By Michael Vincent on October 2, 2023

“Striking the Right Notes, But Missing the Beat?”

Last week, The Metropolitan Opera kicked off the 2023-24 season with the company premiere of Jake Heggie’s “Dead Man Walking” —  the opera that changed opera.

The Met production features performances by Joyce DiDonato as Sister Helen, Ryan McKinny as Joseph De Rocher, Latonia Moore as Sister Rose, and Susan Graham as De Rocher’s mother, under a new production directed by Ivo van Hove and conducted by Yannick Nézet-Séguin.

Let’s dive into the opinions from the Washington Post, The New York Times, Financial Times, and OperaWire, unravelling what critics think about this bold new production (so far).

1. Washington Post: A Symphony of Discomfort

“Dead Man Walking” takes the audience on a thrilling, albeit discomforting, journey, reflecting the inherent violence in the American prison system.

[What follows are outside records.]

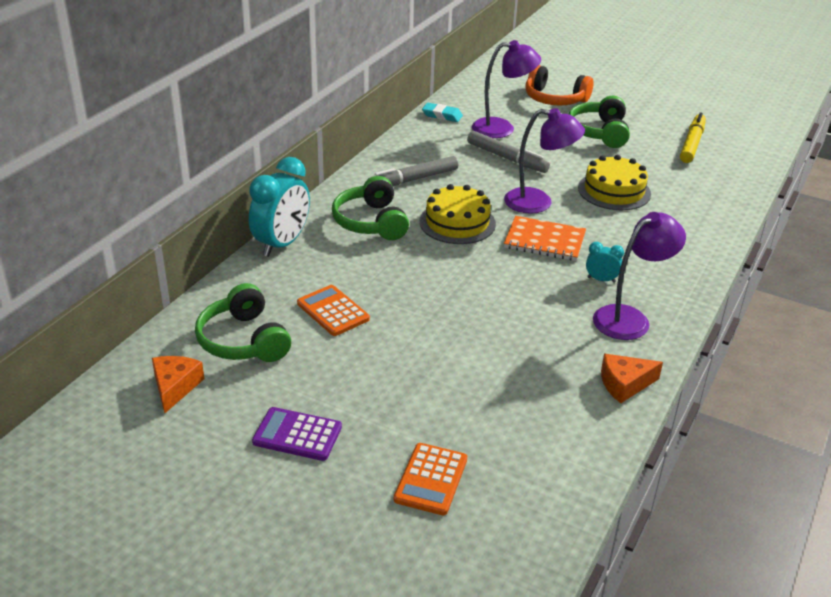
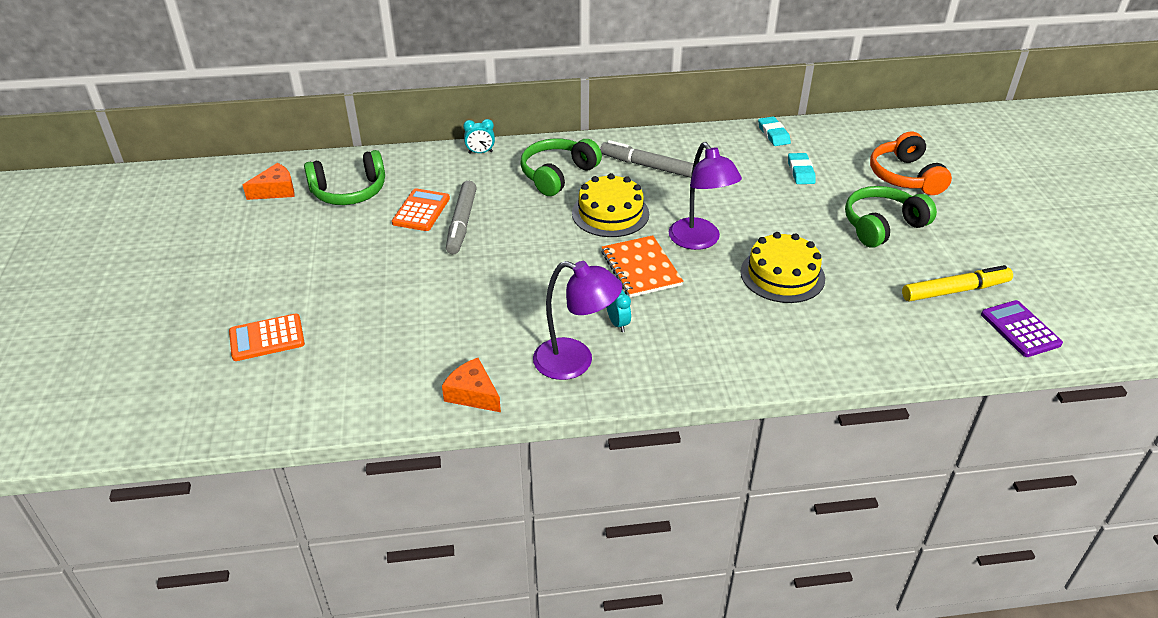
camera: 55 degrees right, 5 degrees up
(243, 340) = (349, 191): green headphones -> green headphones turned 135 degrees counterclockwise
(282, 244) = (480, 152): turquoise clock -> turquoise clock, size x0.47
(297, 435) = (268, 259): purple calculator -> purple calculator (1020, 329)
(502, 128) = (800, 172): purple lamp -> turquoise eraser
(507, 158) = (751, 195): grey marker -> grey marker (462, 223)

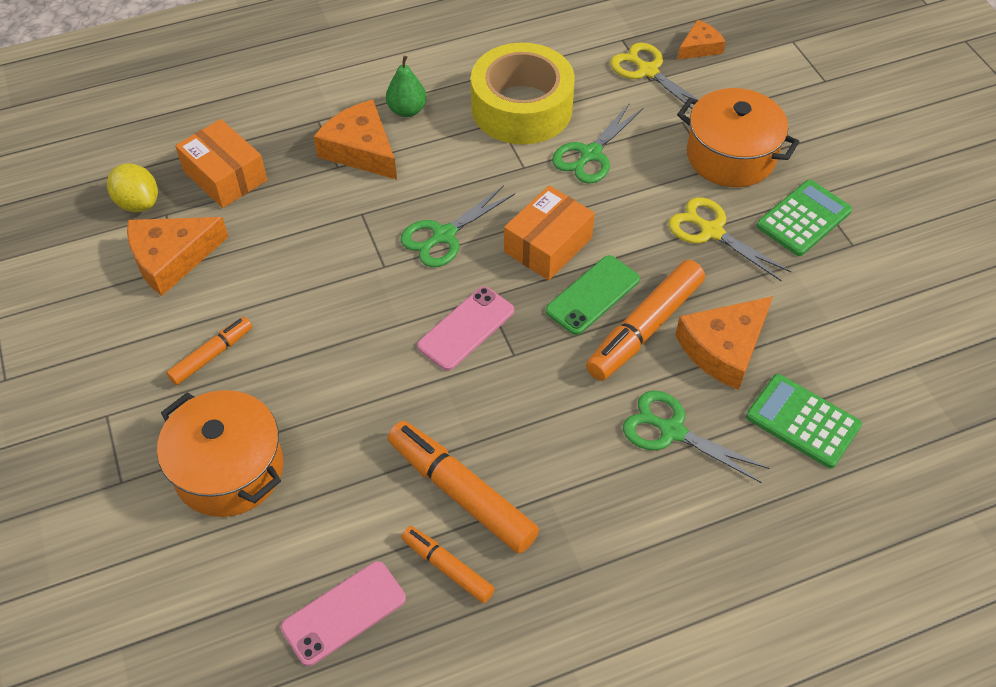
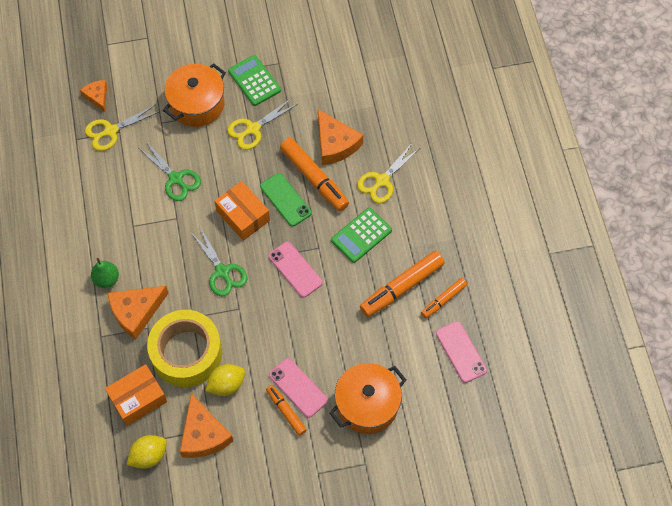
camera: 80 degrees left, 10 degrees up
(253, 272) = (226, 385): none -> yellow lemon
(254, 365) = (298, 388): none -> pink phone
(522, 108) = (124, 210): yellow tape -> yellow tape (186, 353)
(672, 431) = (382, 181): green scissors -> yellow scissors
(802, 421) = (387, 120): green calculator -> green calculator (361, 235)

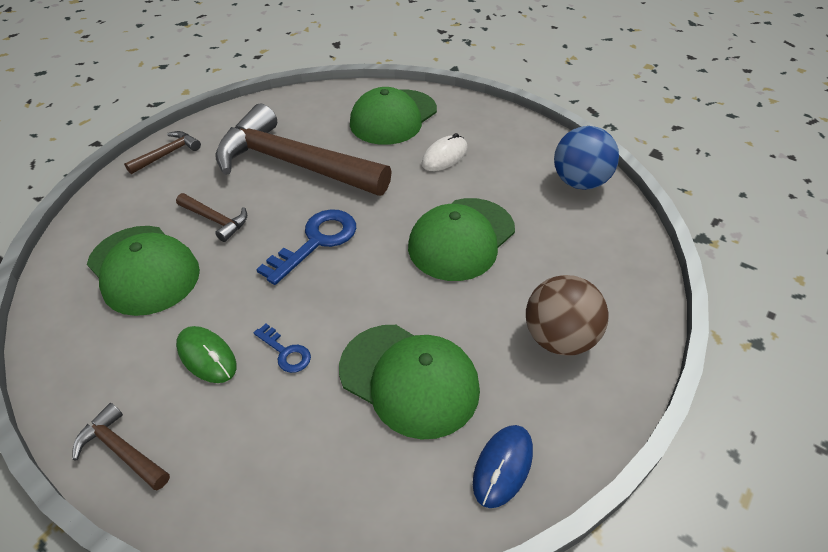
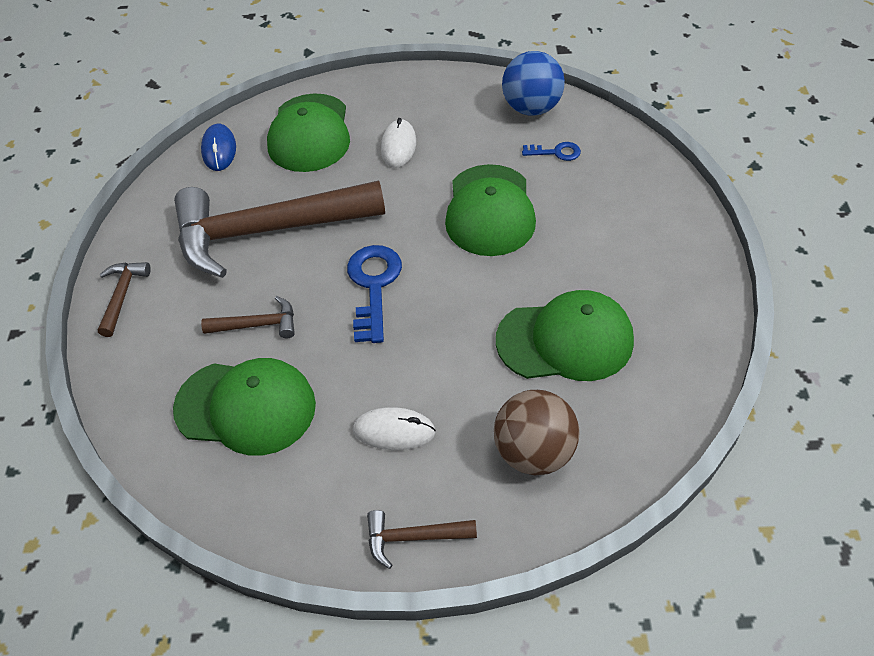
camera: 35 degrees left, 5 degrees up
(207, 356) = (394, 431): green mouse -> white mouse
(285, 352) = (453, 385): blue key -> blue key (556, 152)
(502, 466) = (683, 352): blue mouse -> blue mouse (219, 150)
(559, 338) = (635, 243): brown ball -> brown ball (534, 452)

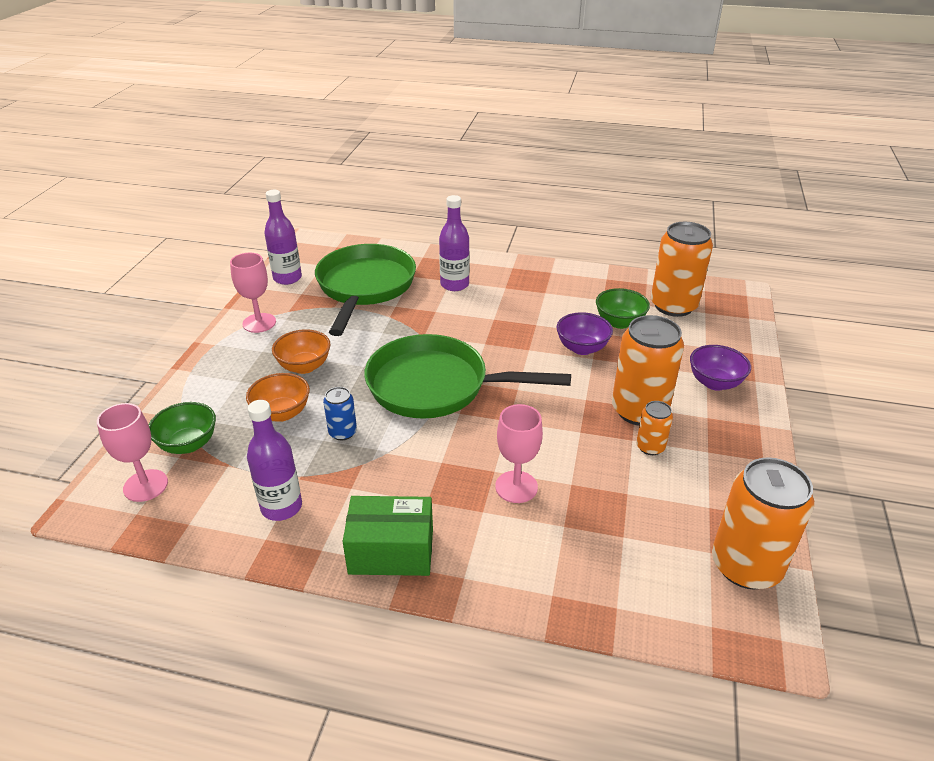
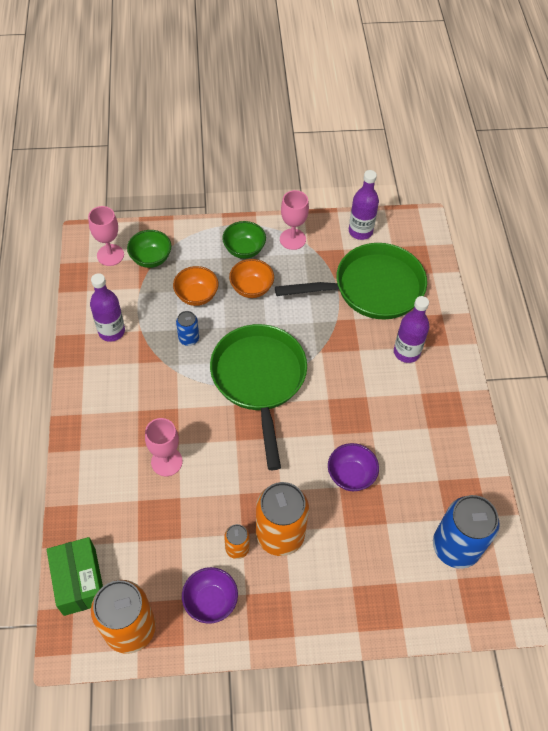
camera: 70 degrees right, 20 degrees up
(391, 551) = (91, 403): green box -> green box (79, 581)
(619, 322) = (405, 500): green bowl -> green bowl (244, 250)
(673, 306) = (455, 546): orange can -> blue can
(714, 383) = (341, 594): purple bowl -> purple bowl (210, 601)

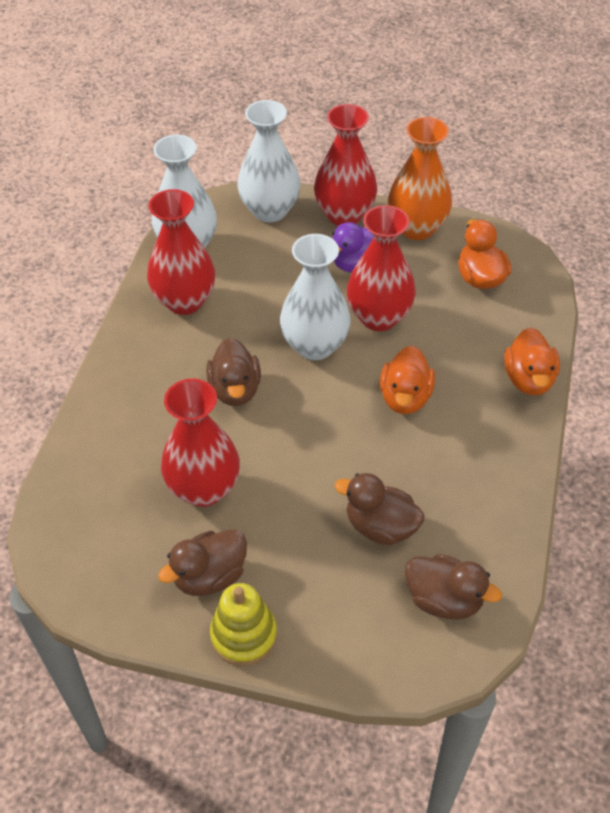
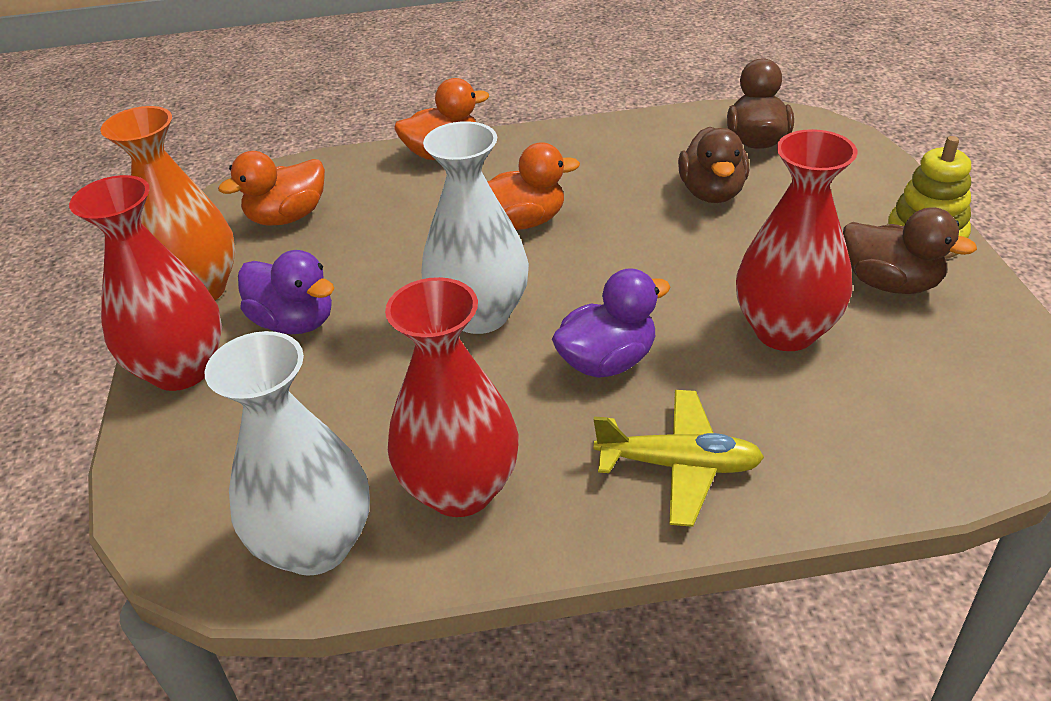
camera: 110 degrees left, 10 degrees down
(139, 389) = (678, 465): none -> yellow plane
(235, 390) = (607, 361): brown duck -> purple duck
(270, 210) = (187, 463): white vase -> none
(379, 317) = (397, 276): red vase -> none

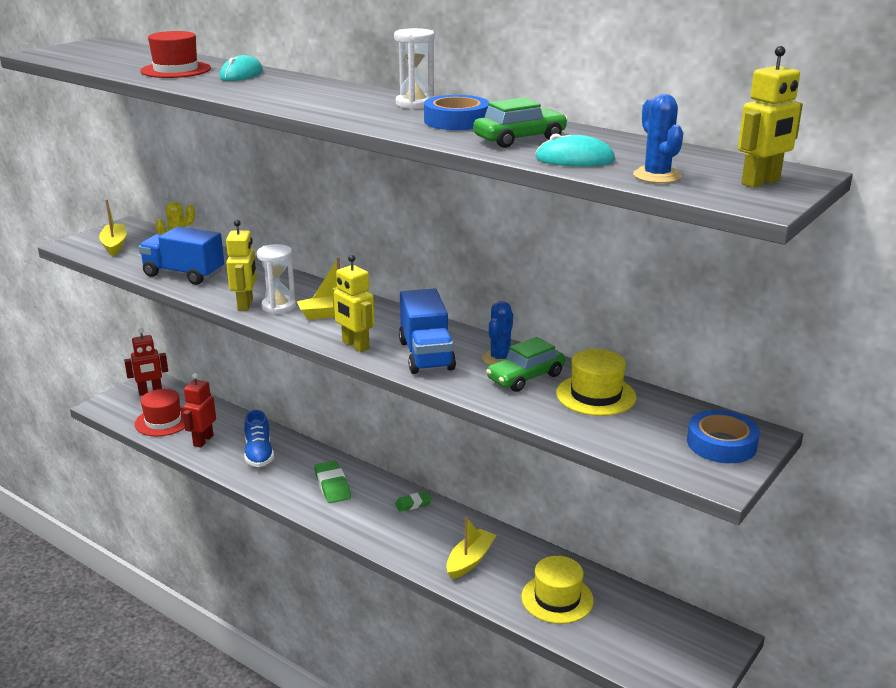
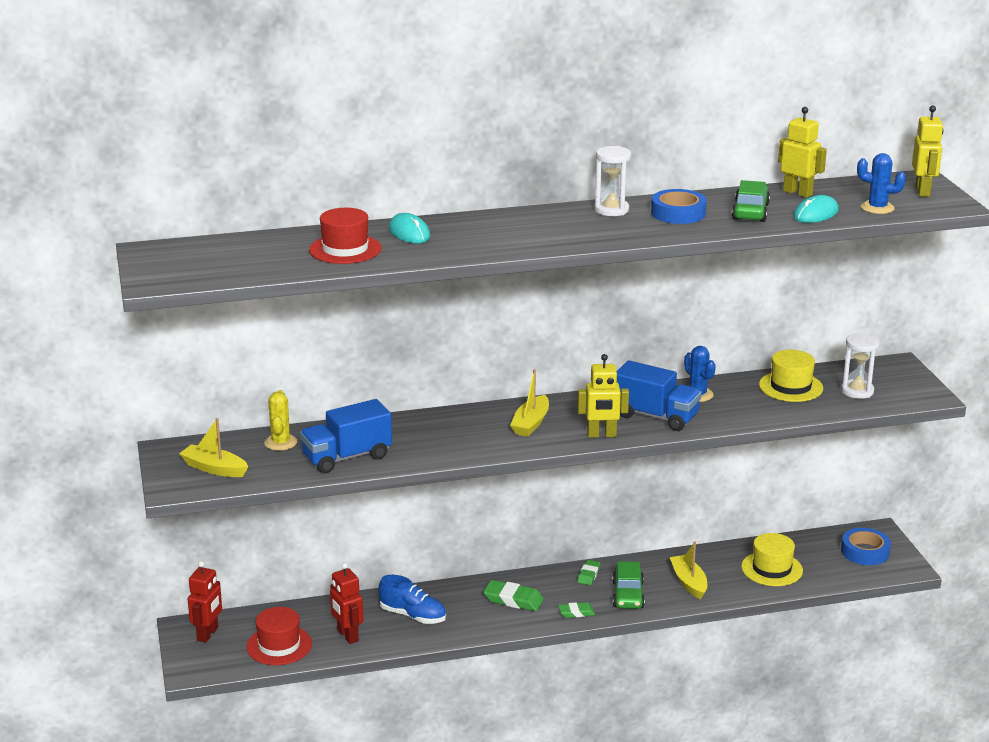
camera: 50 degrees left, 0 degrees up
(245, 305) = (458, 451): yellow robot -> yellow robot (798, 193)
(279, 306) = (484, 439): white hourglass -> white hourglass (857, 391)
(350, 523) = (576, 612): none -> green eraser
(525, 377) = (736, 397): green car -> green car (628, 595)
(721, 444) = (895, 378): blue tape -> blue tape (865, 552)

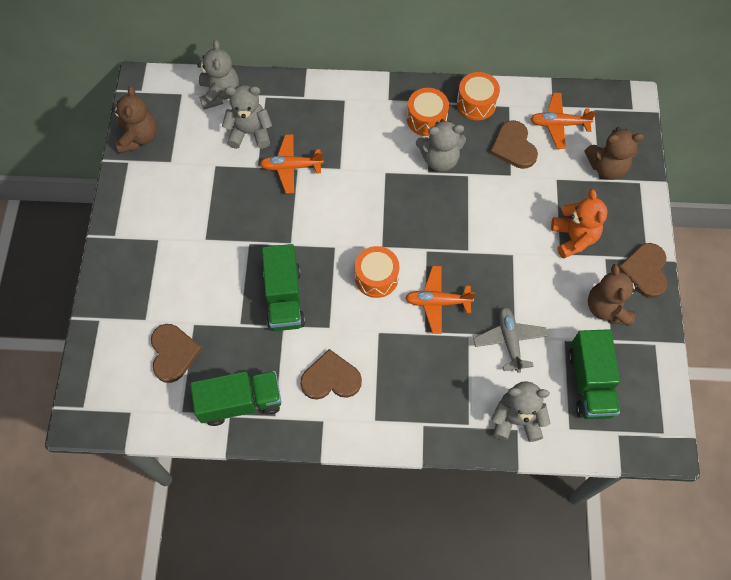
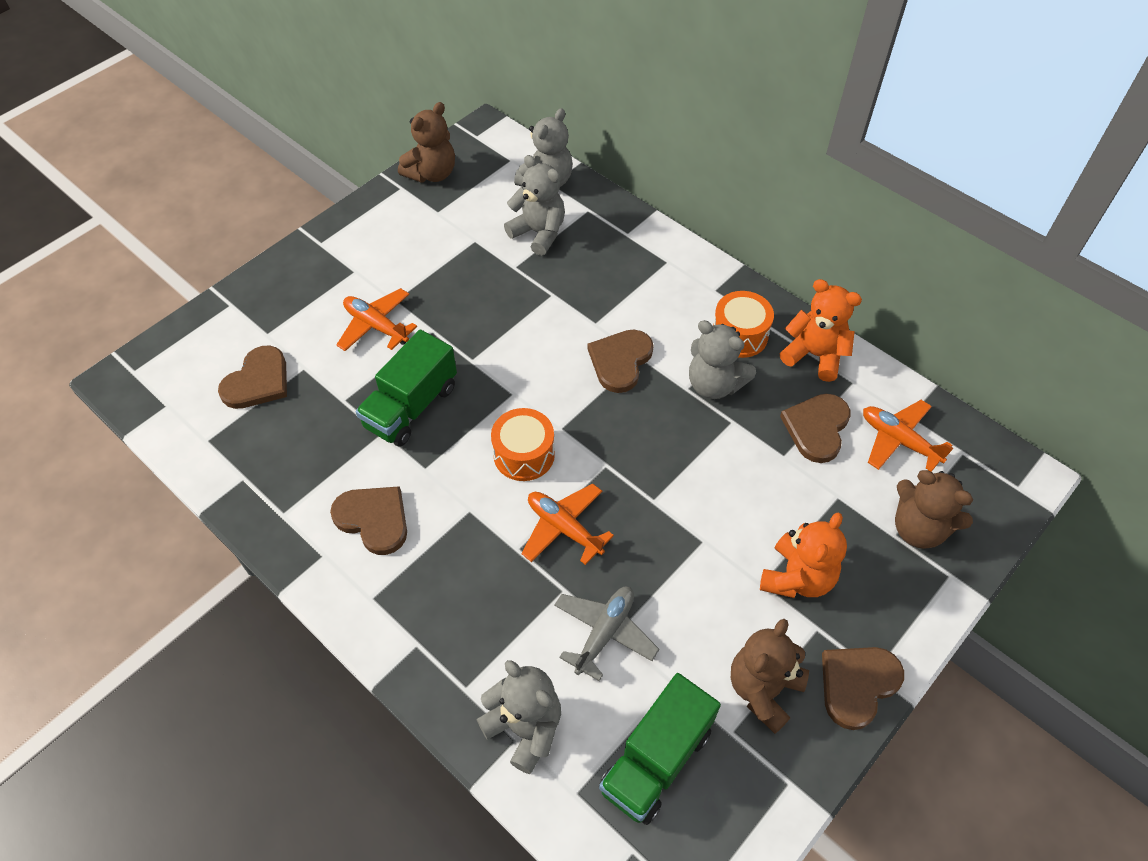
camera: 40 degrees right, 10 degrees down
(240, 402) = (266, 474): green truck -> none
(291, 167) = (546, 289): orange plane -> orange plane (376, 326)
(376, 182) = (620, 361): none -> brown heart
(476, 103) = (814, 355): orange drum -> orange teddy bear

While powerful, it also painted a vivid, perhaps overly detailed portrait of violence and execution that seemed to clash with the carefully composed world of Heggie’s music, leaving audiences captivated but somewhat unsettled.

Full review here.

2. The New York Times: Gripped but Bored

Praising the soaring music of Jake Heggie and the stylish production, The Times acknowledges the opera’s stark portrayal of the final execution scene. However, it also mentions the opera’s inability to deliver riveting drama or tight conflict. While the viewer might be gripped, they might find themselves, paradoxically, bored. There are scenes that overstay their welcome, straining the audience’s patience. We’re not quite sure how it can be gripping and boring simultaneously, but critic Zachary Woolfe seems to think so.

Full review here.

3. Financial Times: Visual Discord in a Lyrical Harmony

With its 4 out of 5 stars, Financial Times leans more towards a favourable view, highlighting the profoundly moving portrayals and the resonating lyrical music. However, it also emphasized the unbalanced production by Ivo van Hove, with visual elements seeming either excessive or insufficient, affecting the drama’s commitment and portrayal.

Full review here.

4. David Salazar of OperaWire: A Mixed Bag of Theatrical Fusion

Salazar’s review highlights the emotive music and standout performances that symbolize a transformative era for The Met. However, it points out the conflicting blend of film and theatre by Ivo van Hove as a distracting element, diminishing character connection and the essence of live performance.

Full review here.

The Verdict?

Despite the variance in critical viewpoints, the word is still out on “Dead Man Walking”. What is true is that this is one of the most talked about new operas in recent memory.

Dead Man Walking” continues through Oct. 21, 2023.